PI believes that effective data protection is first and foremost a matter of design, and should therefore be built in to platforms from the beginning. Data intensive companies need to engage in privacy by design, which is an obligation under the GDPR. This includes:

  • Full functionality of services without a privacy trade-off, as users should not have to choose between giving up their data and using a service.
  • Restraints on potential abuses arising from the vast accumulation of data, through:
    • Data minimisation, as less data generation and processing means that less data that can be misused or breached. A good example of this is the messaging app Signal, which only records when an account is created and when the user last connected to Signal servers. With an aim to gather as little information as possible, they do not collect any metadata, and encrypt all its user’s conversations. End-to-end encryption as the default in devices, networks and platforms for data in-transit and at-rest is a highly recommended measure.
    • Purpose limitation. Data should only be gathered and processed for specified, explicit, and legitimate purposes, such as the provision of a particular function. This would impose limits on how data is used to construct profiles and to make decisions about people, groups, and societies.
    • Storage limitation, or a limited retention period of data gathered.
  • Increased emphasis on security, in order to minimize risk of an insecure, unpatched, and unmaintained system leaving users’ devices and data vulnerable. This has implications especially for more users in more marginalized communities. Manufacturers and vendors need to be held responsible for the security in products they manufacture and sell, throughout a clearly identified period. Additionally, there need to be timely fixes in security, including updates, patches, and workarounds

We also believe that additional regulation is needed, in that loopholes and exemptions in data protection law around profiling must be closed. Currently, not all data protection laws recognise the use of automated processing to derive, infer, predict or evaluate aspects about an individual. Data protection principles need to apply equally to inferences, insights, and intelligence that is produced. People should have as much control over their data profiles as they do to information that they knowingly provide to companies, including the right of erasure and rectification. People should be able to object and shape their profiles – If a user declines to share their religious or political views with Facebook but Facebook infers it and includes that in their data profile, the user should be able to delete that inference.

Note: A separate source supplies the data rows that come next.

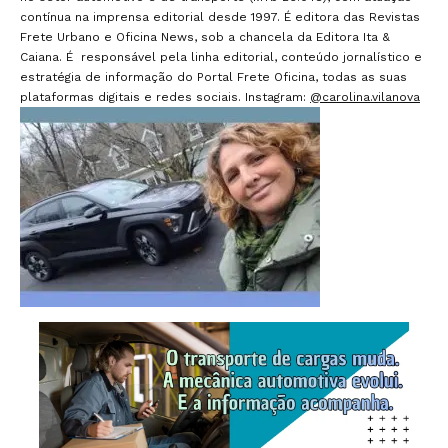
contínua na imprensa editorial desde 1997. É editora das Revistas
Frete Urbano e Oficina News, sob a chancela da Editora Ita &
Caiana. É responsável pela linha editorial, conteúdo jornalístico e
estratégia de informação do Portal Frete Oficina, todas as suas
plataformas digitais e redes sociais. Instagram:
@carolina.vilanova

In addition to data protection laws, sectoral regulation and strong ethical frameworks should guide the implementation, application and oversight of automated decision-making systems. When profiling generates insights or when automation is used to make decisions about people, users as well as regulators should be able to determine how a decision has been made, and whether the regular use of these systems violates existing laws, particularly regarding discrimination, privacy, and data protection.